● WHAT IS BEING ASKED: Each entry below needs to be transcribed verbatim; the images should not appear.

(Source records)
++++++++++

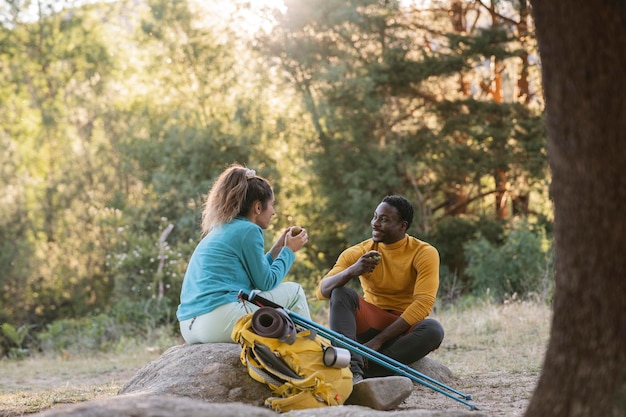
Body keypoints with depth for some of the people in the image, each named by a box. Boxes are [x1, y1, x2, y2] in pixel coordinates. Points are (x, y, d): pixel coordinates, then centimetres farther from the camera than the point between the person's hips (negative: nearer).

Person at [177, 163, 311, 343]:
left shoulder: (221, 229, 22)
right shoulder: (248, 230, -4)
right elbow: (266, 282, -2)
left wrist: (278, 248, 26)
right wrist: (289, 250, 10)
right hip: (219, 321, -10)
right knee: (293, 291, 4)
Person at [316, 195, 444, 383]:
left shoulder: (424, 253, -11)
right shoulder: (358, 252, -5)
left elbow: (423, 303, -22)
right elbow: (322, 291, -14)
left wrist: (378, 340, -28)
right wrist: (351, 271, -36)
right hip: (370, 323, 2)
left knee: (433, 329, -33)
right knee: (342, 293, -25)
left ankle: (365, 370, -34)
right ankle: (352, 370, -43)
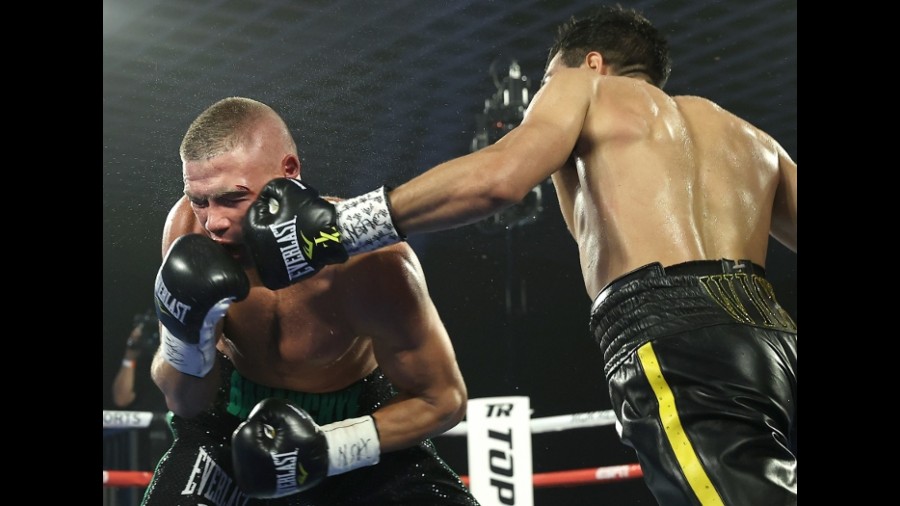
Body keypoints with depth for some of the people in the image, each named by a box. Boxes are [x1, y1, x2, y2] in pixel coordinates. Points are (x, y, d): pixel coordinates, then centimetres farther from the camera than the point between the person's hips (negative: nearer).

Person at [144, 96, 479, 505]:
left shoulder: (369, 262, -30)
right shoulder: (188, 225, -23)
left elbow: (442, 399, -16)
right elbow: (186, 403, -12)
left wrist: (329, 448, -28)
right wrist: (186, 334, -34)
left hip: (356, 421, -1)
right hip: (233, 417, 2)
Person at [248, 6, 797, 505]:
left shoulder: (582, 85, 18)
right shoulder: (749, 136, 36)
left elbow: (498, 175, -3)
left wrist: (336, 225, 0)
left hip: (675, 342, -7)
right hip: (773, 338, 7)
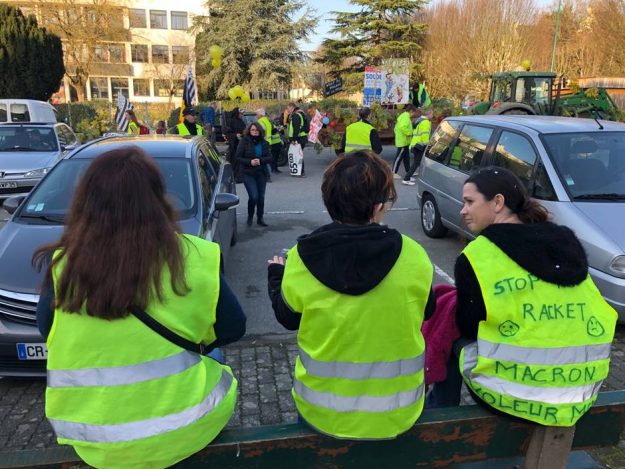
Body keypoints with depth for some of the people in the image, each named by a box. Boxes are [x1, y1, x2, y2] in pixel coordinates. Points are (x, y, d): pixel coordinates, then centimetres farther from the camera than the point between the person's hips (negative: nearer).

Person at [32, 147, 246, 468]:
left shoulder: (64, 265, -12)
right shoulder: (192, 257, -16)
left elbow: (46, 330, 6)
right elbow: (233, 328, -5)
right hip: (182, 428, -2)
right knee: (213, 361, 29)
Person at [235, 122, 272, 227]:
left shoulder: (264, 143, 5)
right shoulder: (244, 141, -4)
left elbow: (269, 158, 2)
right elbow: (237, 157, -6)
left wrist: (260, 160, -17)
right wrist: (249, 161, -19)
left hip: (261, 173, 4)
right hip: (248, 174, -4)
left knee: (261, 197, 6)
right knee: (254, 196, -13)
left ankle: (260, 218, 23)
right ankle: (250, 217, 11)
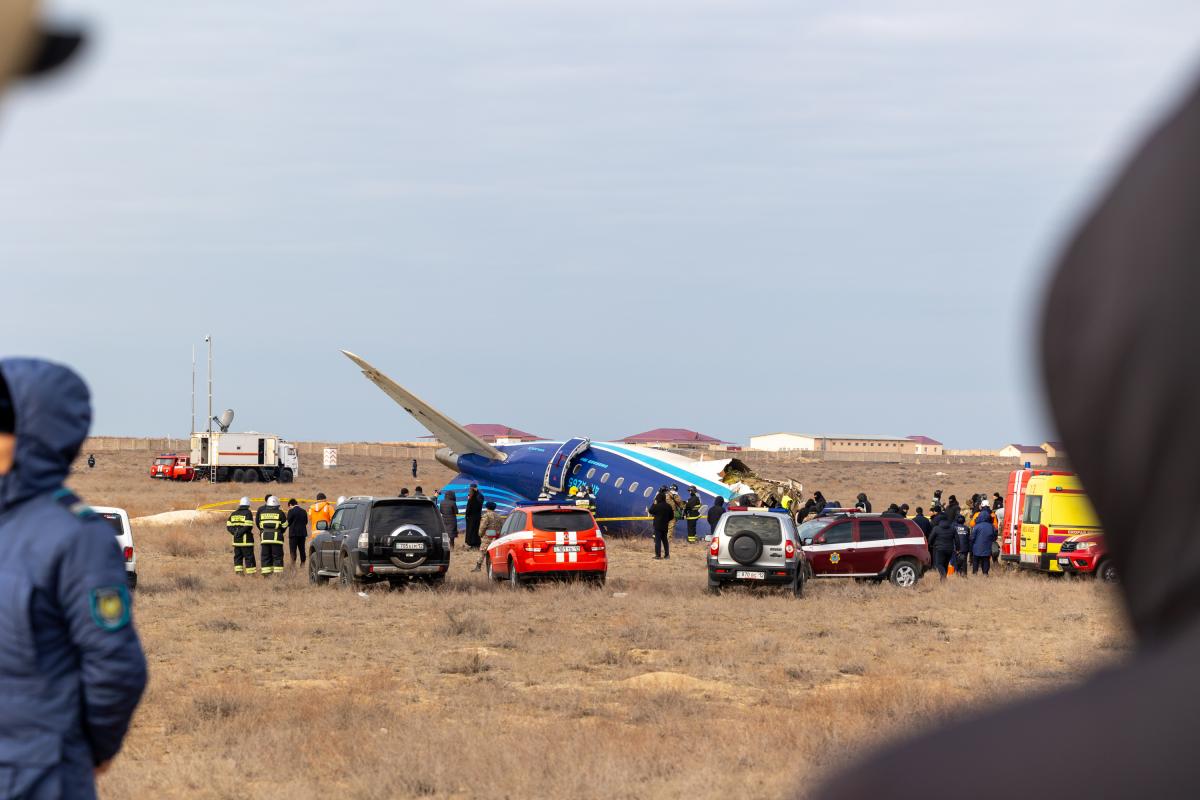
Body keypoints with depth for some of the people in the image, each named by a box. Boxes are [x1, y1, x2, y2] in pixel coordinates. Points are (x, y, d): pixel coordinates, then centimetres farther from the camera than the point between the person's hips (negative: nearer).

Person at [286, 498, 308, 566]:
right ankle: (303, 564, 13)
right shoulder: (303, 511, 8)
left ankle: (293, 565, -11)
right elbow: (306, 522, 12)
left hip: (294, 533, -5)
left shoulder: (291, 511, -9)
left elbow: (288, 522, -8)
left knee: (293, 550, -3)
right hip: (302, 533, 5)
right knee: (302, 550, 11)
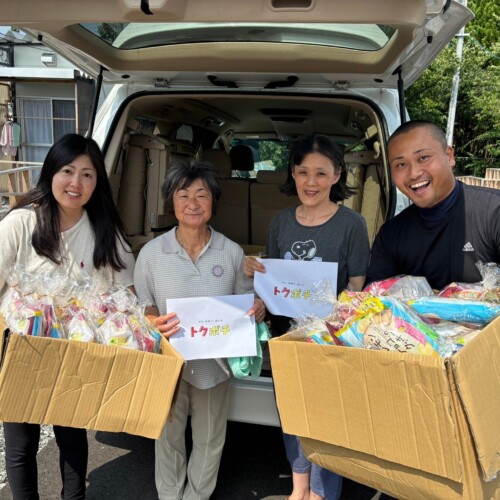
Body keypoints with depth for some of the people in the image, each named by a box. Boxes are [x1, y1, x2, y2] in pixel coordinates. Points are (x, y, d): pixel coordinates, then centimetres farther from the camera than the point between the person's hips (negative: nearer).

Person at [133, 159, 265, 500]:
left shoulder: (232, 252, -5)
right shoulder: (152, 253, -7)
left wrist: (258, 309, -18)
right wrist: (155, 322, -24)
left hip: (214, 361, 1)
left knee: (209, 440, 19)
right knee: (169, 437, 19)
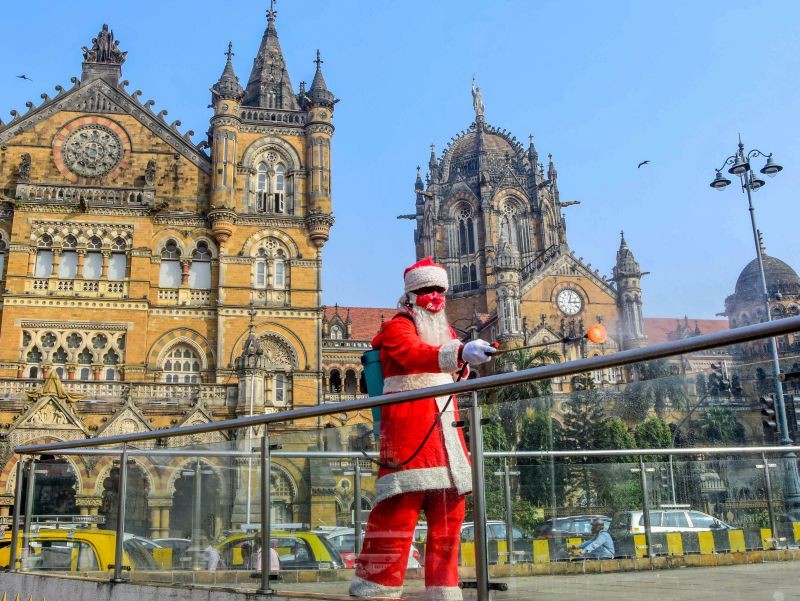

++++++++++

● REPLY:
Body keypoints with depth for some of the people in the image, each named by a box. Boxes are [x1, y1, x2, y2] in pixel coordinates. Points are (x, y, d): pixel coordinates, then centimetres farther from the camera than the point between the person's hips (negative: nearer).

Person at [177, 163, 311, 343]:
left shoulder: (221, 229, 22)
right shoulder: (248, 230, -4)
right elbow: (266, 282, -2)
left wrist: (278, 248, 26)
right wrist: (289, 250, 10)
right hip: (219, 321, -10)
right knee: (293, 291, 4)
Person at [316, 195, 444, 383]:
left shoulder: (424, 253, -11)
right shoulder: (358, 252, -5)
left elbow: (423, 303, -22)
right elbow: (322, 291, -14)
left wrist: (378, 340, -28)
right wrist: (351, 271, -36)
right hip: (370, 323, 2)
left knee: (433, 329, -33)
right knee: (342, 293, -25)
left ankle: (365, 370, -34)
right ankle: (352, 370, -43)
Body keypoints with depth for some of the people in the image, each named by a box. Boxes are [x1, y1, x2, y2] in pixel coordinates. Points are (x, y, d): pixel coordinates, then centimetres farther from the camera than the point between the person's hips (negative: nearer).

Person at [144, 96, 479, 505]:
left shoulder: (369, 262, -30)
right shoulder: (188, 225, -23)
left elbow: (442, 399, -16)
right elbow: (186, 403, -12)
left wrist: (329, 448, -28)
right wrist: (186, 334, -34)
left hip: (356, 421, -1)
right hip: (233, 417, 2)
Person at [248, 6, 797, 505]:
left shoulder: (582, 85, 18)
right shoulder: (749, 136, 36)
left elbow: (498, 175, -3)
left wrist: (336, 225, 0)
left hip: (675, 342, -7)
right hip: (773, 338, 7)
Body keypoints with depth for some of the people in the image, each named by a box. Boxes are [x1, y1, x2, y2] in pixel coordinates. Points are (x, y, d): pixel coordinates, then centimetres farther from the camera than the point between the person's hips (negative: nearer).

Person at [32, 147, 246, 468]:
left shoulder: (64, 265, -12)
right shoulder: (192, 257, -16)
left elbow: (46, 330, 6)
right elbow: (233, 328, -5)
right hip: (182, 428, -2)
right knee: (213, 361, 29)
Person at [235, 122, 272, 227]:
left shoulder: (264, 143, 5)
right shoulder: (244, 141, -4)
left elbow: (269, 158, 2)
right elbow: (237, 157, -6)
left wrist: (260, 160, -17)
right wrist: (249, 161, -19)
left hip: (261, 173, 4)
right hip: (248, 174, -4)
left knee: (261, 197, 6)
right knee: (254, 196, -13)
left ankle: (260, 218, 23)
right ankle: (250, 217, 11)
Body keypoints with depth for some of the people in the image, each named by a box. Boxes are [x1, y1, x2, y2] in pixel coordinates. Points are (x, y, d): pixel coordinates, then centimetres farther from the camera than the point between the person's hips (negative: nearer).

Person at [286, 498, 308, 566]:
right ankle: (303, 564, 13)
right shoulder: (303, 511, 8)
left ankle: (293, 565, -11)
right elbow: (306, 522, 12)
left hip: (294, 533, -5)
left shoulder: (291, 511, -9)
left elbow: (288, 522, -8)
left knee: (293, 550, -3)
right hip: (302, 533, 5)
right knee: (302, 550, 11)
Body keypoints with depth for some of the people in the image, each named by a box. Boxes are [x1, y1, x2, y2] in pixel coordinates. Points are (x, y, d): pixel coordinates, then centimetres farther from the camera than the point between the person's hips (negative: nearer).

Person at [133, 159, 265, 500]:
left shoulder: (232, 252, -5)
right shoulder: (152, 253, -7)
left wrist: (258, 309, -18)
right wrist: (155, 322, -24)
left hip: (214, 361, 1)
left knee: (209, 440, 19)
right knee: (169, 437, 19)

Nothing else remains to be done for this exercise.